(Records excerpted from a collection)
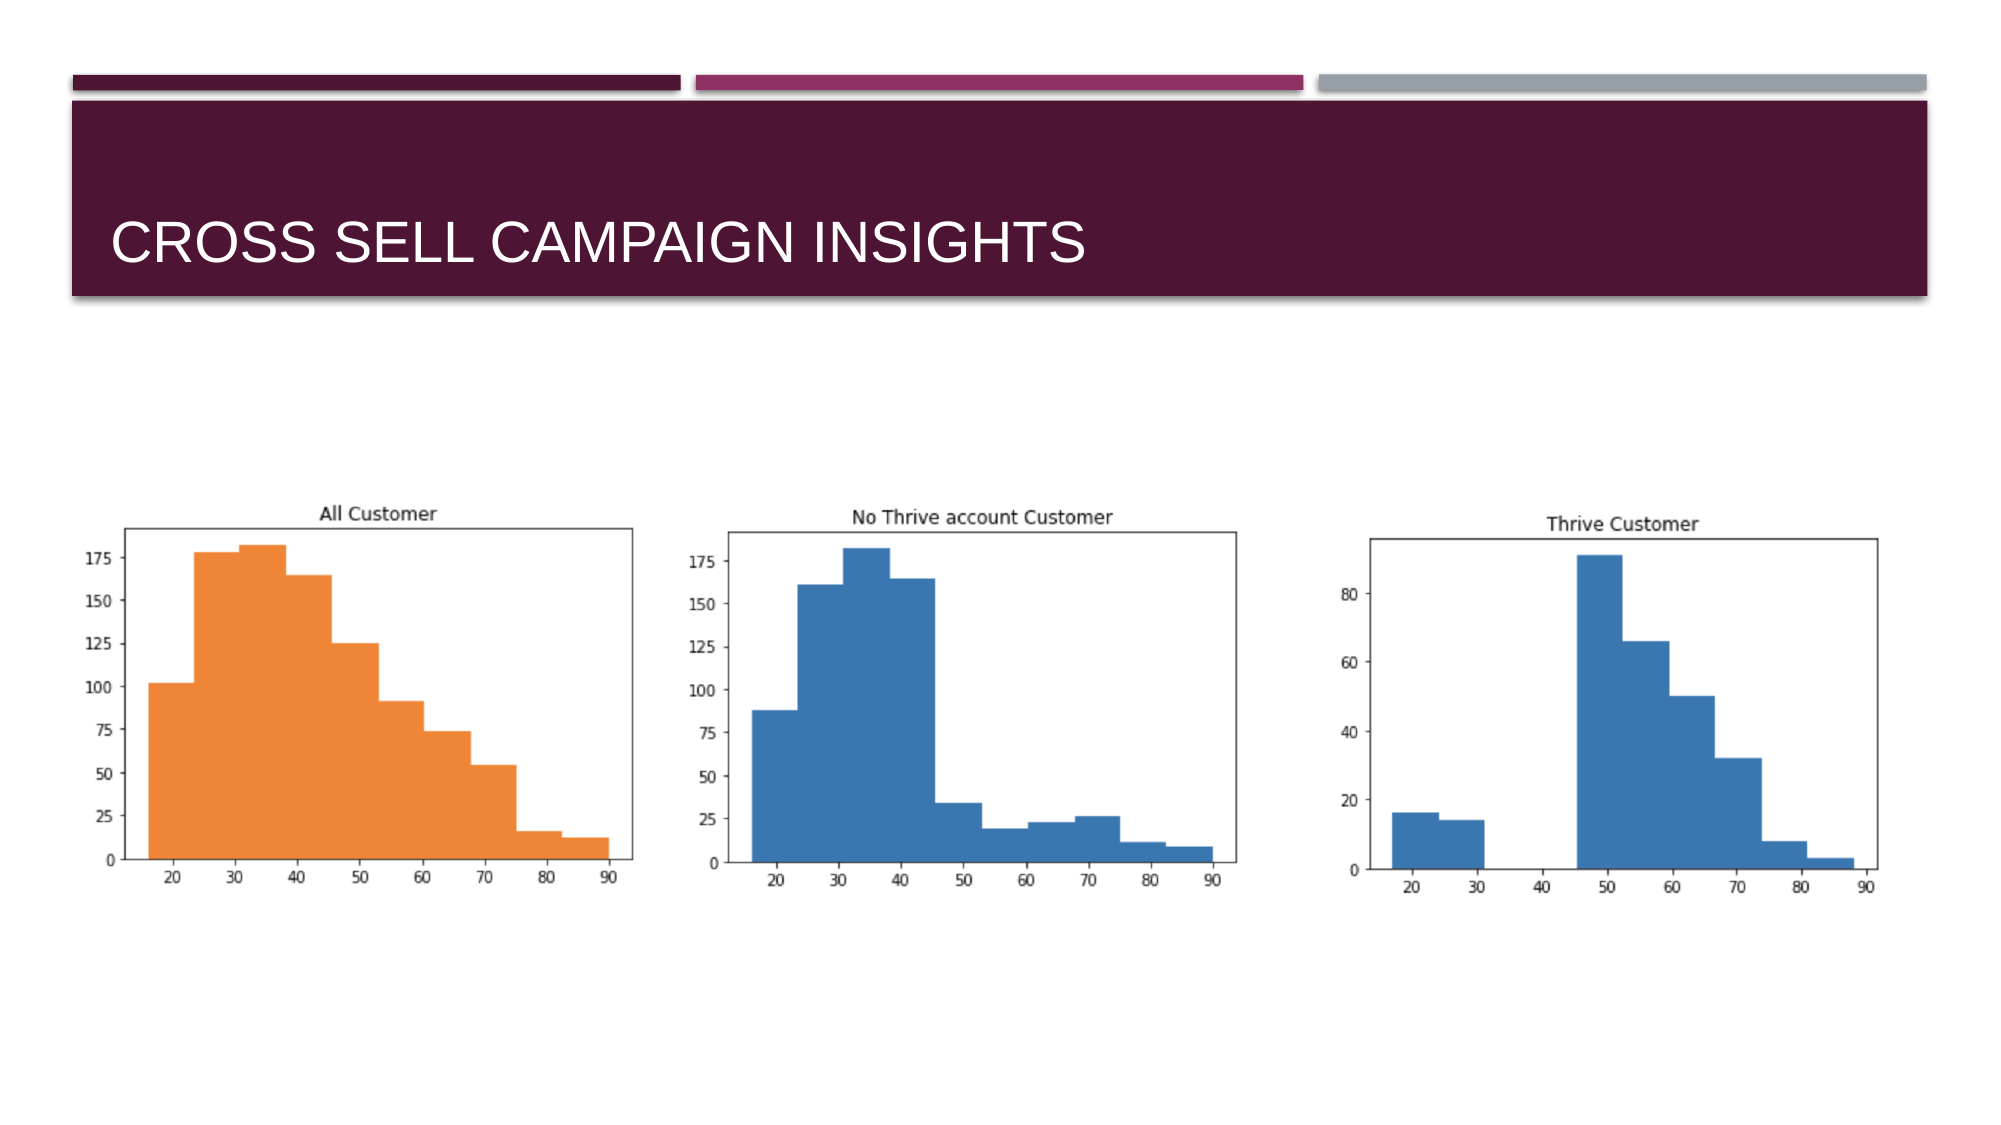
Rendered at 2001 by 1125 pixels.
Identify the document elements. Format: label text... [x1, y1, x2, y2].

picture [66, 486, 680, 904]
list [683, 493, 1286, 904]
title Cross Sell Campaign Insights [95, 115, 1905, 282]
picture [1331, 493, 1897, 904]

**PROMPT**: Each entry above should be reproduced exactly, with the pictures removed.

**ANSWER SPACE**:
Rendered at 2001 by 1125 pixels.
Identify the document elements. Format: label text... [x1, y1, x2, y2].

picture [66, 486, 680, 904]
list [683, 493, 1286, 904]
title Cross Sell Campaign Insights [95, 115, 1905, 282]
picture [1331, 493, 1897, 904]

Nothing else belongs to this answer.